— BEGIN Quoted passage —

The Admission Prospectus, the First Supplemental Note and the Second Supplemental Note have been approved by the French Autorité des Marchés Financiers (the “AMF”) on April 10, 2007, April 23, 2007 and June 12, 2007 respectively. These documents are available without charges at SCOR’s corporate headquarters, 1, avenue du Général de Gaulle, 92 800 Puteaux, France, on SCOR’s website and on the AMF’s website. Copies of these documents will be addressed without charge upon request.
U.S. Restrictions
This communication does not constitute an offer to sell or a solicitation of an offer to buy securities in the United States or to or from U.S. persons (as defined in Regulation S under the U.S. Securities Act of 1933, as amended) and the Tender Offer will not be made in or into the United States and may not be accepted by U.S. persons or persons in the United States. Accordingly, copies of this communication are not being made available and should not be mailed or otherwise distributed or sent in, into or from the United States, and persons receiving this communication, the Offer Prospectus or any other documents relating to the Tender Offer (including custodians, nominees and trustees) must not distribute or send them into or from the United States. Shareholders of Converium who accept the Tender Offer will, unless otherwise agreed by SCOR, be deemed to certify they are not located in the United States and are not US Persons.
U.K. Restrictions
This communication is to be directed only at persons in the U.K. who (a) have professional experience in matters relating to investments, (b) are falling within Article 49 (2) (a) to (d) (“high net worth entities, unincorporated associations, etc”) of the Financial Services and Markets Act 2000 (Financial Promotion) Order 2005, or (c) to whom they may otherwise lawfully be communicated (all such persons together being referred to as “relevant persons”). In the U.K., copies of this communication are not to be acted on or relied on by persons who are not relevant persons. In the U.K., any investment or investment activity to which this communication relates is available only to relevant persons and will be engaged in only with relevant persons.
Forward looking statements
SCOR does not communicate “profit forecasts” in the sense of Article 2 of (EC) Regulation n°809/2004 of the European Commission. Thus, any forward looking statements, contained in this paragraph, should not be held as corresponding to such profit forecasts. Information in this communication relating to the Tender Offer include “forward-looking statements”, including but not limited to statements that are predictions of or indicate future events, trends, plans or objectives, based on certain assumptions and include any statement which does not directly relate to a historical fact or current fact. Forward-looking statements are typically identified by words or phrases such as, without limitation, “anticipate”, “assume”, “believe”, “continue”, “estimate”, “expect”, “foresee”, “intend”, “may increase” and “may fluctuate” and similar expressions or by future or conditional verbs such as, without limitations, “will”, “should”, “would” and “could.” Undue reliance should not be placed on such statements, because, by their nature, they are subject to known and unknown risks, uncertainties and other factors, including the risk that the combination of SCOR and Converium might not be consummated. The following factors, among others, may cause actual results, on the one hand, to differ from any results expressed or implied by the present communication, on the other hand: the costs related to the transaction; the inability to obtain, or meet conditions imposed by, the required governmental and regulatory approvals and consents; the risk that the businesses of SCOR and Converium will not be integrated successfully; other risks and uncertainties affecting SCOR and Converium including, without limitation, the risk of future catastrophic events, economic and market developments, regulatory actions and developments, litigations and other proceedings.

— END Quoted passage —
— BEGIN Excerpted data —

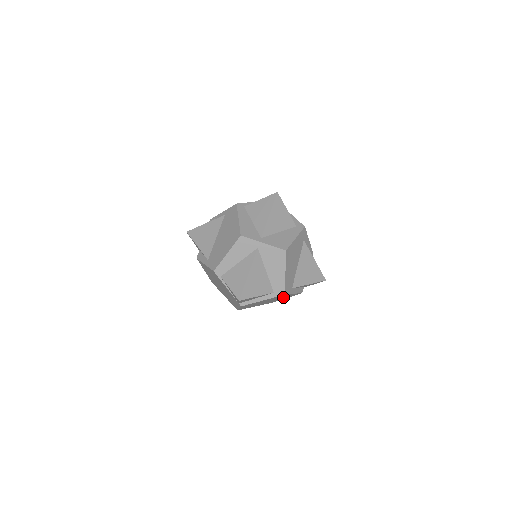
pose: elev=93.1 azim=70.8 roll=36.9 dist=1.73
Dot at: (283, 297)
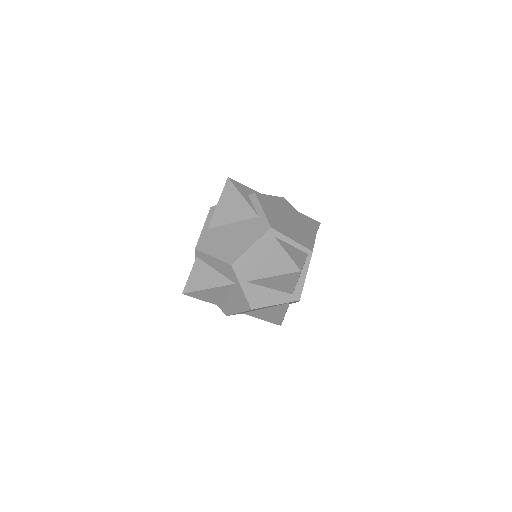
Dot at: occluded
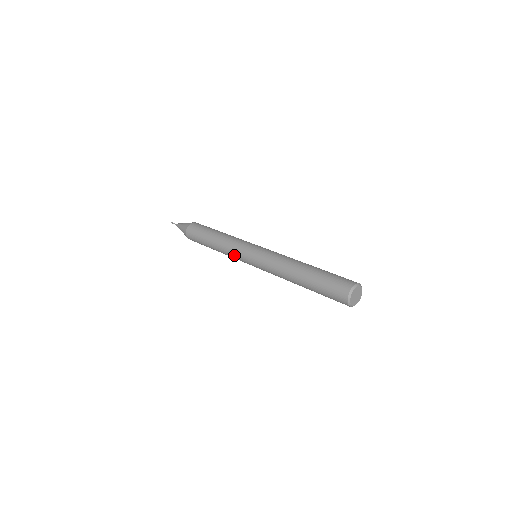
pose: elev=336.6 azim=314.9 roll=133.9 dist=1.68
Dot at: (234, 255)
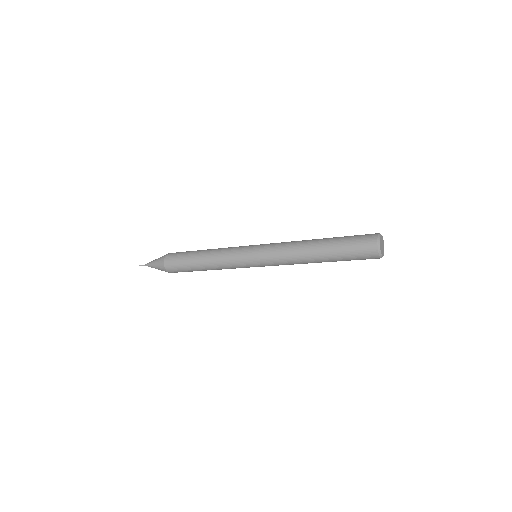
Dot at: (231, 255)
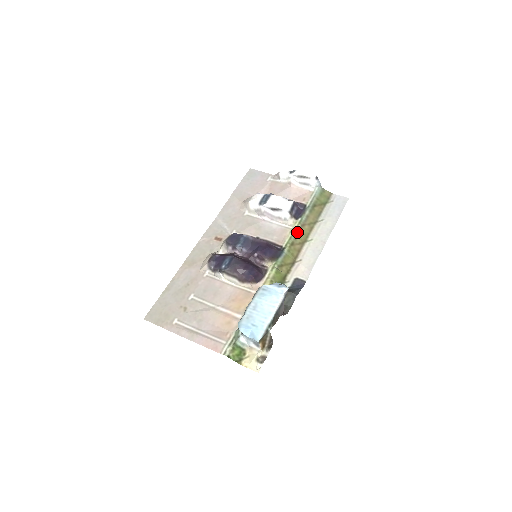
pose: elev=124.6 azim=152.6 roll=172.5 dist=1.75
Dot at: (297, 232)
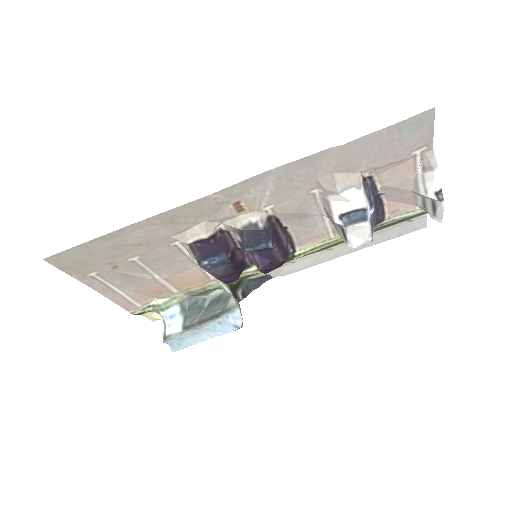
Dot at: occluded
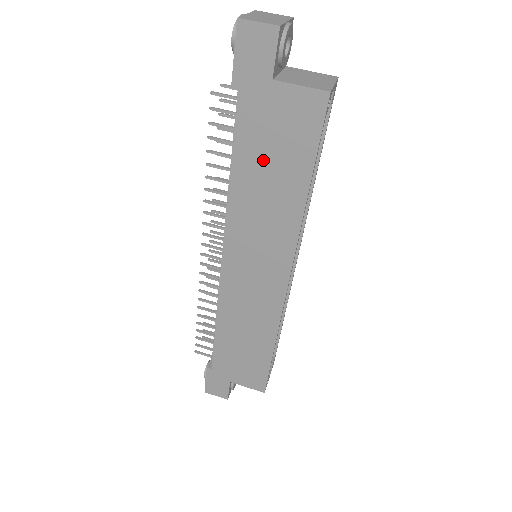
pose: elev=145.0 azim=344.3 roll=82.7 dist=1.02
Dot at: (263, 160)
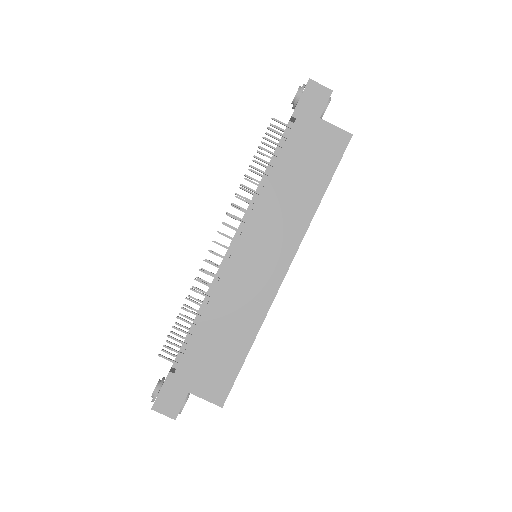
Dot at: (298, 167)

— END Excerpted data —

### [What you need to do]
[A] From the SCOR notice, extract the passage that begins at the words "The Admission Prospectus, the" and stops after "charge upon request.".
[B] According to the SCOR notice, on what date did the AMF approve the Second Supplemental Note?
The rows are material separate from the SCOR notice.

### [Response list]
[A]
The Admission Prospectus, the First Supplemental Note and the Second Supplemental Note have been approved by the French Autorité des Marchés Financiers (the “AMF”) on April 10, 2007, April 23, 2007 and June 12, 2007 respectively. These documents are available without charges at SCOR’s corporate headquarters, 1, avenue du Général de Gaulle, 92 800 Puteaux, France, on SCOR’s website and on the AMF’s website. Copies of these documents will be addressed without charge upon request.

[B] June 12, 2007